University panelists examine history, policy implications of impeachment

As the presidential impeachment hearings unfold in the nation’s capital, the political science department and the Taubman Center for American Politics and Policy brought the conversation to College Hill.


In a faculty forum Tuesday evening, the panelists discussed various aspects of the impeachment process ranging from its history, the Congressional rules and  processes that govern it and the process’ political and policy implications.


Moderated by Susan Moffitt, director of the Taubman Center and associate professor of political science and international and public affairs, the forum’s speakers were professors Richard Arenberg, visiting professor in the practice of political science; James Morone, professor of political science and urban studies; Eric Patashnik, professor of political science and public policy; and Wendy Schiller, chair and professor of political science.


The panelists reflected on the significance of the current impeachment hearings for President Donald Trump. Morone discussed three similar situations of the past — the impeachments of presidents Andrew Johnson, Richard Nixon and Bill Clinton—that each created a “change moment in American history.”


Morone pointed to Johnson’s impeachment at the end of the Civil War to demonstrate that “impeachment really reflects the parties and what they believe.” While the Democrats sided with a president who held “deep racist urges” and called for a return to white supremacy, the Republicans who initiated impeachment advocated for equality and liberation of slaves.


As for Nixon’s impeachment, Morone said it was more of a matter of wrongful behavior and character than guilt in the Watergate scandal, adding that Nixon’s “holier than thou” public persona was shattered after the release of the White House tapes. The importance of moral personal behavior from presidents was emphasized again in Bill Clinton’s impeachment for perjury regarding his relationship to White House staffer Monica Lewinsky.


When asked by Moffit if the partisanship on display in current proceedings differed from the past, Morone responded that this is a highly partisan era “because there is just no overlap in the party.” Morone added that in the past “identity politics were diffused between the two parties,” but for the first time since the 1990s, there has been one party that has captured both African Americans and immigrants.

**Work order 1:** In the report on the impeachment forum, who moderated the forum?
**Work order 2:** Edit the stretch of the entries from their start through the line containing "musikalische Sprache wird" by changing "Esporte" to "Futebol", keeping everything else in those lines the same, and give only that stretch.
The report and the entries that follow it come from unrelated sources.

**Source information:**

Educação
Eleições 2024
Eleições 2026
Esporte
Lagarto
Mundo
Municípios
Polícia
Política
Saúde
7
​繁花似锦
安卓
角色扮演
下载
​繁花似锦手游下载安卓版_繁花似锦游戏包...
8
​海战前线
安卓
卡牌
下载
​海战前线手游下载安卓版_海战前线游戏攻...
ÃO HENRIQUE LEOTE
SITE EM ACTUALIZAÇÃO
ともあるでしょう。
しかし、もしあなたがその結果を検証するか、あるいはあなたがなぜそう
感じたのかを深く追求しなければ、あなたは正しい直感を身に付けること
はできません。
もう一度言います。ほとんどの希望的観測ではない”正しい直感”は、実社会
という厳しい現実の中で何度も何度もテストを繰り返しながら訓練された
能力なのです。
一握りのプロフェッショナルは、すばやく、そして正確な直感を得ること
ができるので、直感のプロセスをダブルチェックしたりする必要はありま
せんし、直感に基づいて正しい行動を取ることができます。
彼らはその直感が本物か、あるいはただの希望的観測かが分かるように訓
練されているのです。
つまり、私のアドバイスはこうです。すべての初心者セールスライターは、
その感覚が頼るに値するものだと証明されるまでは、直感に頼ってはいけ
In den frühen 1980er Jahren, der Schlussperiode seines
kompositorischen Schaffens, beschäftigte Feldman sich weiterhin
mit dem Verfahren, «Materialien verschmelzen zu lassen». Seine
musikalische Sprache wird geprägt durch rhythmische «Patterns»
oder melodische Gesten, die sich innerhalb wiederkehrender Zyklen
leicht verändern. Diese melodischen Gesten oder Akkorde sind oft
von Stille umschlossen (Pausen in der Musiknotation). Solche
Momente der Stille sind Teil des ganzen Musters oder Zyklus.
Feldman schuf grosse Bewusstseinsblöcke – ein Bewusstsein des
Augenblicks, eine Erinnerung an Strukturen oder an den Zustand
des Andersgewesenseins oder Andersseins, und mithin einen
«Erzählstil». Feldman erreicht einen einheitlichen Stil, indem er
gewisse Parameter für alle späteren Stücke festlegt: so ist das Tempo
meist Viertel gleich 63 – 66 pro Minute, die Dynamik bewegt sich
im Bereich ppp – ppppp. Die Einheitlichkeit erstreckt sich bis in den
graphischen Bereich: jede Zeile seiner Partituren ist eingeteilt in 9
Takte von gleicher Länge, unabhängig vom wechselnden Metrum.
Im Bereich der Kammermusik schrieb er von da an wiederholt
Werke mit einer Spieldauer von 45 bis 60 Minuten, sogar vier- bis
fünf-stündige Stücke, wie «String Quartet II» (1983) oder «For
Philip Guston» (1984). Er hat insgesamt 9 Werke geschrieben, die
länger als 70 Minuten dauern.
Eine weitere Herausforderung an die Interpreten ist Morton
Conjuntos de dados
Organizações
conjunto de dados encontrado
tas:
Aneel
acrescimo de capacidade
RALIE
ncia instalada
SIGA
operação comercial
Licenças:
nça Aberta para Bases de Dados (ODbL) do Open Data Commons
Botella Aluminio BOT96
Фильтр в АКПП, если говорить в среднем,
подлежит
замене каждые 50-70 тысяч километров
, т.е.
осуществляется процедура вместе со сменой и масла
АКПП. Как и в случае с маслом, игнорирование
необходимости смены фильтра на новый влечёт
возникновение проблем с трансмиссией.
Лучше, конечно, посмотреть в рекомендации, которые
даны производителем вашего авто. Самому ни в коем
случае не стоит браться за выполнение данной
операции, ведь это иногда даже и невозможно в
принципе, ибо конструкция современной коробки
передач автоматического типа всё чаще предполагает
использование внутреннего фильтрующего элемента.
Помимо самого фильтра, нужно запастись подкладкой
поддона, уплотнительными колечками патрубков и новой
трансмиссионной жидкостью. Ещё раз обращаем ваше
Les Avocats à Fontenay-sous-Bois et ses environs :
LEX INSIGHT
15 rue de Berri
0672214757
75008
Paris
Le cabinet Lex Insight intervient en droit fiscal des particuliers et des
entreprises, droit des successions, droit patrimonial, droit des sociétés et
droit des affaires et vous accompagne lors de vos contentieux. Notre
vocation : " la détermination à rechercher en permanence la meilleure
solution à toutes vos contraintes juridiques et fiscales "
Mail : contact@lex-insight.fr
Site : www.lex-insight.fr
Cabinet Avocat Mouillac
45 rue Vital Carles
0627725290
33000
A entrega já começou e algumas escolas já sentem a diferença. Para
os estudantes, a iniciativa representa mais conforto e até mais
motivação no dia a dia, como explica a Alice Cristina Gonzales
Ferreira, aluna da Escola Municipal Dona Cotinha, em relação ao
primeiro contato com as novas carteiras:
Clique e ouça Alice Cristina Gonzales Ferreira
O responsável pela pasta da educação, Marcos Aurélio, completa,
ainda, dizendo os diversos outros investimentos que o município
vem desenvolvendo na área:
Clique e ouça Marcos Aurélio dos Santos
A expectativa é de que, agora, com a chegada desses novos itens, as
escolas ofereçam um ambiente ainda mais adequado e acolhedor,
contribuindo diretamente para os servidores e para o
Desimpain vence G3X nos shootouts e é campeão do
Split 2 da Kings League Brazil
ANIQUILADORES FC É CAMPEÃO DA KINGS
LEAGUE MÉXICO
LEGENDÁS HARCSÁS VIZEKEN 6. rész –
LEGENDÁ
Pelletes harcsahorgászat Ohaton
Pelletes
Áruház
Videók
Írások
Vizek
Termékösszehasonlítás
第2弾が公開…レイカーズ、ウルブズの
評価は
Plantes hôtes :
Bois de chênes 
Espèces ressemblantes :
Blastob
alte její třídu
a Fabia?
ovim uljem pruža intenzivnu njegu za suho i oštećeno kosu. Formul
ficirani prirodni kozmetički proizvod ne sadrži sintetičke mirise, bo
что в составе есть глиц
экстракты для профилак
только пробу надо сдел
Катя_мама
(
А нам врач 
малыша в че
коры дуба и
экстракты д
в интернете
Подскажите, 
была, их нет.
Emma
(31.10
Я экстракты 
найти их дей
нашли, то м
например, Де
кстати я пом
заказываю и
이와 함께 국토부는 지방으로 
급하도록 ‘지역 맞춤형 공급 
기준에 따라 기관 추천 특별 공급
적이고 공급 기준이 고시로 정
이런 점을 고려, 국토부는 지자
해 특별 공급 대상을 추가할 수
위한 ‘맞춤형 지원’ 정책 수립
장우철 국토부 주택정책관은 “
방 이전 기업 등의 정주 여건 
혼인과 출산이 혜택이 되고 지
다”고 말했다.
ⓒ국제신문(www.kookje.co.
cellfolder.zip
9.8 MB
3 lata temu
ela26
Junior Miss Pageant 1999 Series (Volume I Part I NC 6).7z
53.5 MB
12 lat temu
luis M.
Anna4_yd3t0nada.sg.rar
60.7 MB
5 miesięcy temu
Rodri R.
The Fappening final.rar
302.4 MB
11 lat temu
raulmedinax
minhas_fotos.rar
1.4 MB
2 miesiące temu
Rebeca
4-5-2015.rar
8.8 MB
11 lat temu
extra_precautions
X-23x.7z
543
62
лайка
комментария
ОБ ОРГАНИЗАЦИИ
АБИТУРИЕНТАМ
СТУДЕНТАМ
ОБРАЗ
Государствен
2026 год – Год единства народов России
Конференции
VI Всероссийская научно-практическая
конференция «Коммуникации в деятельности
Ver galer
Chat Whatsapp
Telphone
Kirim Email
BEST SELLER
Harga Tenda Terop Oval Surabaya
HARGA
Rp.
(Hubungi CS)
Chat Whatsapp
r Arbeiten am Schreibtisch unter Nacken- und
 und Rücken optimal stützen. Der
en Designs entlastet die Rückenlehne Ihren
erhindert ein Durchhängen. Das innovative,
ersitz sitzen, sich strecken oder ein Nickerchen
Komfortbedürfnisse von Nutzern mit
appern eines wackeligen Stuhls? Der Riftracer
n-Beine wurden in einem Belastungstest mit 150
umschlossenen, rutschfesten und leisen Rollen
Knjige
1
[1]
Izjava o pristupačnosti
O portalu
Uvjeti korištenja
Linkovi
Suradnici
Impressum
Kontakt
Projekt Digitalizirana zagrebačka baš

**Exercise output 1:** Susan Moffitt, director of the Taubman Center and associate professor of political science and international and public affairs, moderated the forum.

**Exercise output 2:**
Educação
Eleições 2024
Eleições 2026
Futebol
Lagarto
Mundo
Municípios
Polícia
Política
Saúde
7
​繁花似锦
安卓
角色扮演
下载
​繁花似锦手游下载安卓版_繁花似锦游戏包...
8
​海战前线
安卓
卡牌
下载
​海战前线手游下载安卓版_海战前线游戏攻...
ÃO HENRIQUE LEOTE
SITE EM ACTUALIZAÇÃO
ともあるでしょう。
しかし、もしあなたがその結果を検証するか、あるいはあなたがなぜそう
感じたのかを深く追求しなければ、あなたは正しい直感を身に付けること
はできません。
もう一度言います。ほとんどの希望的観測ではない”正しい直感”は、実社会
という厳しい現実の中で何度も何度もテストを繰り返しながら訓練された
能力なのです。
一握りのプロフェッショナルは、すばやく、そして正確な直感を得ること
ができるので、直感のプロセスをダブルチェックしたりする必要はありま
せんし、直感に基づいて正しい行動を取ることができます。
彼らはその直感が本物か、あるいはただの希望的観測かが分かるように訓
練されているのです。
つまり、私のアドバイスはこうです。すべての初心者セールスライターは、
その感覚が頼るに値するものだと証明されるまでは、直感に頼ってはいけ
In den frühen 1980er Jahren, der Schlussperiode seines
kompositorischen Schaffens, beschäftigte Feldman sich weiterhin
mit dem Verfahren, «Materialien verschmelzen zu lassen». Seine
musikalische Sprache wird geprägt durch rhythmische «Patterns»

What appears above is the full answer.